With the records below as your source, retype each line exactly from the top down to the line that contains "3° Sofia Goggia", and include that line.

→ **DATA SUPPLIED**
========
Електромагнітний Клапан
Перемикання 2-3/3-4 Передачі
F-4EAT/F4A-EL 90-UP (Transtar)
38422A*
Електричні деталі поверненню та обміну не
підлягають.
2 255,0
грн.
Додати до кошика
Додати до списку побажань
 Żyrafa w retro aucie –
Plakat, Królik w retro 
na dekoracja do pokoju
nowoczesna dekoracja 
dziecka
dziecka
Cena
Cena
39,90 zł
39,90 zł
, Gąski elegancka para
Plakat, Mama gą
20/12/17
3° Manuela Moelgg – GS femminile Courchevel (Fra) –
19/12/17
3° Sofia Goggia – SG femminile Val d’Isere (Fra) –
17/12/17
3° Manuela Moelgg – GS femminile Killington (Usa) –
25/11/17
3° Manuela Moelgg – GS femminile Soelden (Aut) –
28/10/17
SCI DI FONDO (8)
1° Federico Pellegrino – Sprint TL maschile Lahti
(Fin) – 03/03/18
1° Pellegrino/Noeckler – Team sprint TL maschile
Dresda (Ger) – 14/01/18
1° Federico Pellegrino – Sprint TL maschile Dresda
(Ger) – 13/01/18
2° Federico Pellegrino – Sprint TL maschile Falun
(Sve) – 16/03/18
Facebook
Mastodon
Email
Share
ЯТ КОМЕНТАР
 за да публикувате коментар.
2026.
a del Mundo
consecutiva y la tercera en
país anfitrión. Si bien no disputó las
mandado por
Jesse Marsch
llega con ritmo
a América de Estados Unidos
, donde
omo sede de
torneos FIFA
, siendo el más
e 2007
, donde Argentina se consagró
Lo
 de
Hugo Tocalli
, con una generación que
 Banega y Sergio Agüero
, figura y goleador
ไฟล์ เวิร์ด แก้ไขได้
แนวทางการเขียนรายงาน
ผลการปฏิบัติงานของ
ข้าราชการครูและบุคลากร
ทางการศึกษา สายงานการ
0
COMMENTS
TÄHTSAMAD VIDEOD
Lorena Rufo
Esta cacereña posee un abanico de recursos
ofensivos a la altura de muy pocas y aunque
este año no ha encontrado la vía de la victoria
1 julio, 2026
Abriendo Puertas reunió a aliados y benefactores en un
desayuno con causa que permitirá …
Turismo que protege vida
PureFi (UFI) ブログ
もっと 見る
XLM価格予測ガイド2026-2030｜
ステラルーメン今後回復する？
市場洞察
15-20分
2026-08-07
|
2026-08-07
========
→ **ANSWER TO THIS PROBLEM**
Електромагнітний Клапан
Перемикання 2-3/3-4 Передачі
F-4EAT/F4A-EL 90-UP (Transtar)
38422A*
Електричні деталі поверненню та обміну не
підлягають.
2 255,0
грн.
Додати до кошика
Додати до списку побажань
 Żyrafa w retro aucie –
Plakat, Królik w retro 
na dekoracja do pokoju
nowoczesna dekoracja 
dziecka
dziecka
Cena
Cena
39,90 zł
39,90 zł
, Gąski elegancka para
Plakat, Mama gą
20/12/17
3° Manuela Moelgg – GS femminile Courchevel (Fra) –
19/12/17
3° Sofia Goggia – SG femminile Val d’Isere (Fra) –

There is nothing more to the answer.